金融翻訳者の日記/A Translator's Ledger

自営業者として独立して十数年の翻訳者が綴る日々の活動記録と雑感。

「文章は、果たして、修行すれば上手く書けるものだろうか?」高峰峰子さん:12月14日に出会った言葉

(1)2019年12月14日  
「ああ、この映画は50年かけてつくったんだということだね」 山田洋次さん
(「寛容さ失った50年『寅さんが生きづらい時代に―男はつらいよ お帰り寅さん』山田洋次監督に聞く」2019年12月14日付日本経済新聞最終面)
*引用句の前。

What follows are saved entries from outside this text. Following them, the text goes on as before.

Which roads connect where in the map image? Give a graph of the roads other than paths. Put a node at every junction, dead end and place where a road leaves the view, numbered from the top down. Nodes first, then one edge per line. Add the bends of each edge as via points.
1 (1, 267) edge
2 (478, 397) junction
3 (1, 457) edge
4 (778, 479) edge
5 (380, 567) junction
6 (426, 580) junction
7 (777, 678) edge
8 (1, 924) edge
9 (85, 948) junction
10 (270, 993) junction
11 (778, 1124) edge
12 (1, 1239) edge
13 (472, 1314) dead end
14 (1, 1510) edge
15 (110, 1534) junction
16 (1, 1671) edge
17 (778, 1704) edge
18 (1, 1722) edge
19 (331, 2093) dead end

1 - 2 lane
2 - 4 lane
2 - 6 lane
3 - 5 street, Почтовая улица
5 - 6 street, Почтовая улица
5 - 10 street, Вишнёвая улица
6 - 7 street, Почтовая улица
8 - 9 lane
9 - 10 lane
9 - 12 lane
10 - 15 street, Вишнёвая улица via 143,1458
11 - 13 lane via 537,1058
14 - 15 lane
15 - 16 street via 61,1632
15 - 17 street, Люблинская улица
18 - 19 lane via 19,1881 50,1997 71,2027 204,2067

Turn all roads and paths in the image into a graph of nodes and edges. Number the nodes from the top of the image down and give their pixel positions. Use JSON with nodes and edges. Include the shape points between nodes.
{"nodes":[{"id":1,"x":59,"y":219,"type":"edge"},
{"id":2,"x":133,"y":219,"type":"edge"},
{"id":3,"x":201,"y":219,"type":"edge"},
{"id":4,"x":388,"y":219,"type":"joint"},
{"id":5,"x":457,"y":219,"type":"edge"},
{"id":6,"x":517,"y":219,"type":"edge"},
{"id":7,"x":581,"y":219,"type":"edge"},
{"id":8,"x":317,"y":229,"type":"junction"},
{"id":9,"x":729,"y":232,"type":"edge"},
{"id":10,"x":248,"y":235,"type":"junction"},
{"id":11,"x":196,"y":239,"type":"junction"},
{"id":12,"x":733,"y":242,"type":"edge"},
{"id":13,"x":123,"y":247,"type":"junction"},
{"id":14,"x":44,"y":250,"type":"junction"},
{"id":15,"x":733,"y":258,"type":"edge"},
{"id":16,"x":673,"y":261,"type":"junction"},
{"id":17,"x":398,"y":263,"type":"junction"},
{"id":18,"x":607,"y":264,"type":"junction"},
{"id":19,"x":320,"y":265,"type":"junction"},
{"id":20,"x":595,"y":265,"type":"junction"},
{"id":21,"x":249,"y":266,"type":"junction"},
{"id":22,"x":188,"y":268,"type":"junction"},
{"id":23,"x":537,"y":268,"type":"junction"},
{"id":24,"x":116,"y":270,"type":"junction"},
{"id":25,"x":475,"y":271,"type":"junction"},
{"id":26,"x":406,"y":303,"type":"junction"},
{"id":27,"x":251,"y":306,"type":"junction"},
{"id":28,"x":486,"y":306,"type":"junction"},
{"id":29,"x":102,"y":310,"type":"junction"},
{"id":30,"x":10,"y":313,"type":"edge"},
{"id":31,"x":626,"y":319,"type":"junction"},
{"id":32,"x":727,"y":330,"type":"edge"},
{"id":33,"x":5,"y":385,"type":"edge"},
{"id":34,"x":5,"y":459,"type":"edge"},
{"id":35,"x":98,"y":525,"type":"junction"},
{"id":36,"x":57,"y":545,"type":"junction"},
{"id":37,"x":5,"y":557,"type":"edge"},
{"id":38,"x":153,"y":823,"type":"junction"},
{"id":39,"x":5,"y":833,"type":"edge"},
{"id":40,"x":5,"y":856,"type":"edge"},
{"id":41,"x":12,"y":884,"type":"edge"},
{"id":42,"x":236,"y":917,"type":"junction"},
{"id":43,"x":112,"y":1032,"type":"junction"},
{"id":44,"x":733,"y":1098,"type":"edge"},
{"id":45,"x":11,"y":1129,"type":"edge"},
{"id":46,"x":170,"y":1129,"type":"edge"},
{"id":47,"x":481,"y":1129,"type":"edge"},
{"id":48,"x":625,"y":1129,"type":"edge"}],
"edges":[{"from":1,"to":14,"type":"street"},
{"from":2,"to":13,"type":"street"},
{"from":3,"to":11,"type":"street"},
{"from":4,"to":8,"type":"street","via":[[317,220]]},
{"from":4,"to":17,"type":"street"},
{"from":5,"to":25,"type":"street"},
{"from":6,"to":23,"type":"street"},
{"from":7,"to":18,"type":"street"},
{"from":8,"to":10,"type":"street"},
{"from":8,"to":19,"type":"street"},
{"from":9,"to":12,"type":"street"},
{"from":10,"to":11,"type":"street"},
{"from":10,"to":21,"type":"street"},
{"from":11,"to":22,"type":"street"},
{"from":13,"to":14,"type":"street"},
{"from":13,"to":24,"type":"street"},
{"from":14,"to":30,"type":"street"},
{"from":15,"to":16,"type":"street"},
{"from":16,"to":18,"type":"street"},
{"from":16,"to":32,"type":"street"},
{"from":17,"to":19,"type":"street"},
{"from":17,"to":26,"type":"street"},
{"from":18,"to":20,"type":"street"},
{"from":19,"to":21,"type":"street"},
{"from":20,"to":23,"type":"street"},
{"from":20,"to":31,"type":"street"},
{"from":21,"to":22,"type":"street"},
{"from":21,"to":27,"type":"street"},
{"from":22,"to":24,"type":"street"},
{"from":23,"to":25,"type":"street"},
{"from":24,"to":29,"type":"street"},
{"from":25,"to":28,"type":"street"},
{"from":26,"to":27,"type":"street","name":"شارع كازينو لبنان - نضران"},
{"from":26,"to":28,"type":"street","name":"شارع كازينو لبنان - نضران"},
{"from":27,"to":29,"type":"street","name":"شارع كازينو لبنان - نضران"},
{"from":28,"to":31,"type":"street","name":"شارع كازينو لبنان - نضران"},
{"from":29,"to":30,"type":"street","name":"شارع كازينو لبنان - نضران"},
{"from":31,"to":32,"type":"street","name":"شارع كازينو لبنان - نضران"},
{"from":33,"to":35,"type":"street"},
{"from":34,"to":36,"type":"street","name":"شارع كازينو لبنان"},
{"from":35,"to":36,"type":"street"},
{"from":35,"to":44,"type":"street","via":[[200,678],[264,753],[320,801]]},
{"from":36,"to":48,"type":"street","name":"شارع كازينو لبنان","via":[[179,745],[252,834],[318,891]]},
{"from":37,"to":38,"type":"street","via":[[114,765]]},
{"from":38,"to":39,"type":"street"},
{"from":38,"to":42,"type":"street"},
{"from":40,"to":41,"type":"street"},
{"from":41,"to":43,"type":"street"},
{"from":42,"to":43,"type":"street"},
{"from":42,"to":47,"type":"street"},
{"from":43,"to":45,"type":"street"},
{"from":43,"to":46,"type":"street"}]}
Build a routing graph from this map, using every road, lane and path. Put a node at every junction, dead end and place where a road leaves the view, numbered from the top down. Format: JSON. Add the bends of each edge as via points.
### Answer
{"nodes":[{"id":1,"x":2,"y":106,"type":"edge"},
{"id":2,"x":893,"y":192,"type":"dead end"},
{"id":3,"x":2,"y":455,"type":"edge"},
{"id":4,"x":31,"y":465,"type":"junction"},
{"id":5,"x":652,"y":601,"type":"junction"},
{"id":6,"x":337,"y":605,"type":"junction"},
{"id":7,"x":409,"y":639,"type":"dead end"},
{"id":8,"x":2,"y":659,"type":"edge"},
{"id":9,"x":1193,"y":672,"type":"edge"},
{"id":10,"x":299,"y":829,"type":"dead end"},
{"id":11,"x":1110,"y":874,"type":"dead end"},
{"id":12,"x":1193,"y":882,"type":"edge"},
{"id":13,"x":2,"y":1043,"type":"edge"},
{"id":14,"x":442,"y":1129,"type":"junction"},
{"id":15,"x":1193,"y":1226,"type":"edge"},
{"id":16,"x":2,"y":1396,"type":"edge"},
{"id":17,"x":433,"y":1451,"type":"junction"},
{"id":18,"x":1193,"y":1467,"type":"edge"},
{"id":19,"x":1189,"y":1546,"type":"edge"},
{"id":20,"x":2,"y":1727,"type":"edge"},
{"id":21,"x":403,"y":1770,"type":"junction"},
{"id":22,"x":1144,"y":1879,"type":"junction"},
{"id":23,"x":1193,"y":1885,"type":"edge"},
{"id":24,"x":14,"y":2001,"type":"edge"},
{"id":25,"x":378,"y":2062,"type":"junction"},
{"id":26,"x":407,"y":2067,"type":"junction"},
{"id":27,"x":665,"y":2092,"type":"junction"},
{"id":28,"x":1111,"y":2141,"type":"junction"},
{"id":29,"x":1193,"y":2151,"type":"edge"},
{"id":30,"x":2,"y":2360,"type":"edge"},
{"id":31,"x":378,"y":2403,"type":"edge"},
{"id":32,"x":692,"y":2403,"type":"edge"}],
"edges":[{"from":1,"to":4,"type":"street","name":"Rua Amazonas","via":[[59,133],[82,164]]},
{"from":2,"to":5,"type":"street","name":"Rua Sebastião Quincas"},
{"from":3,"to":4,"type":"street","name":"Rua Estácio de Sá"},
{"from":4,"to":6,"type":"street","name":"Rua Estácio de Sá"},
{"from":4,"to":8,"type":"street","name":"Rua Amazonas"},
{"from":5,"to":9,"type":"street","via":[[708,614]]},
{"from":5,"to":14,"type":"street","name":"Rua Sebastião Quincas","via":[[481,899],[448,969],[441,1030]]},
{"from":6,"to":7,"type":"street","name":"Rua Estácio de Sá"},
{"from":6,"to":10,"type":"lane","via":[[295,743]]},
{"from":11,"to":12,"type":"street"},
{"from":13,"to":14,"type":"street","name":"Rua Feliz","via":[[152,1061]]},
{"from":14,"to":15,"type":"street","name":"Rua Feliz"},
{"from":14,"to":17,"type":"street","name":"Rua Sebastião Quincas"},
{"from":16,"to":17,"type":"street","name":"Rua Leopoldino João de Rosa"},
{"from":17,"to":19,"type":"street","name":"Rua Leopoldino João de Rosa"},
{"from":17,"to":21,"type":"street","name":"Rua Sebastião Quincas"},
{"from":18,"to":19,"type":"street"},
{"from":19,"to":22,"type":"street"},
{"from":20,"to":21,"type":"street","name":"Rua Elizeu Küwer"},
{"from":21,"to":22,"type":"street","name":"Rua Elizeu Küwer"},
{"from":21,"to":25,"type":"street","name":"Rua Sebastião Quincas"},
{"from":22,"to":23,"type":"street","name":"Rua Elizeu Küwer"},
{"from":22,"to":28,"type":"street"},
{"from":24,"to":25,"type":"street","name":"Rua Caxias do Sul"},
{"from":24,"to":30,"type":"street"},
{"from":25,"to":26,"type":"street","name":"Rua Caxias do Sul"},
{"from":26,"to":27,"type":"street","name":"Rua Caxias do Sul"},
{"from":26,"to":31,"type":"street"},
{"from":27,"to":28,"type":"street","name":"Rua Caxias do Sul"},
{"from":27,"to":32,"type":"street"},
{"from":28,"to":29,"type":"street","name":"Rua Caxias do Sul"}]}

「寅さんがヒットしていたころの映画館は騒々しくてね。たばこや酒のにおいはする……『いいぞ!』なんて叫んだり、グーグー寝てたり。僕はそういう雰囲気で見てほしいと思う」。

僕は結婚33年になります。こういう時代に、上野の映画館に2人で寅さんを見てラーメンを食べて新幹線で帰る、なんてことが何度もあった。趣味も価値観もかなり異なる2人ではありますが、唯一といってよいほど「合った」のは寅さん映画が好きだ、ということ。全作品を1.5回ぐらい見てます。

考えてみれば「映画」に限らず、夫婦だって親子だって家族だって、あるいは僕という個人だって、それだけの時間を使ってできてきたんだなあ、と当たり前のことながら、引用句を見てしみじみ思いました。「カツベン」(今週見にいく予定)と合わせ、この冬に楽しみにしている映画の1つ。

(2)2018年12月14日 
  文章は、果たして、修行すれば上手く書けるものだろうか? 私は、その人間の生きかたと環境が書かせるものではないか、とおもう。なぜなら、物質、精神、共に裕福に生まれてきた人の文章にはおのずとおおらかなゆとりが感じられ、日との顔色をうかがいながらシコシコケチケチと生きた人間の文章はつねに貧しくみみっちい。文章は人間そのものだ。たとえば、私が自分の拙い文章にイヤ気がさして、もうちょっと上品な文章を、と気取ってみたところで、それはしょせん、他人の文章の猿マネで、自分自身は無ということになる。
  因果応報とはよく言ったものである。
(高峰峰子「因果応報」週刊朝日編『私の文章修行』朝日選書p20)

(3)2017年12月14日
体験せずとも思いをはせることが、本当はできるはずだ。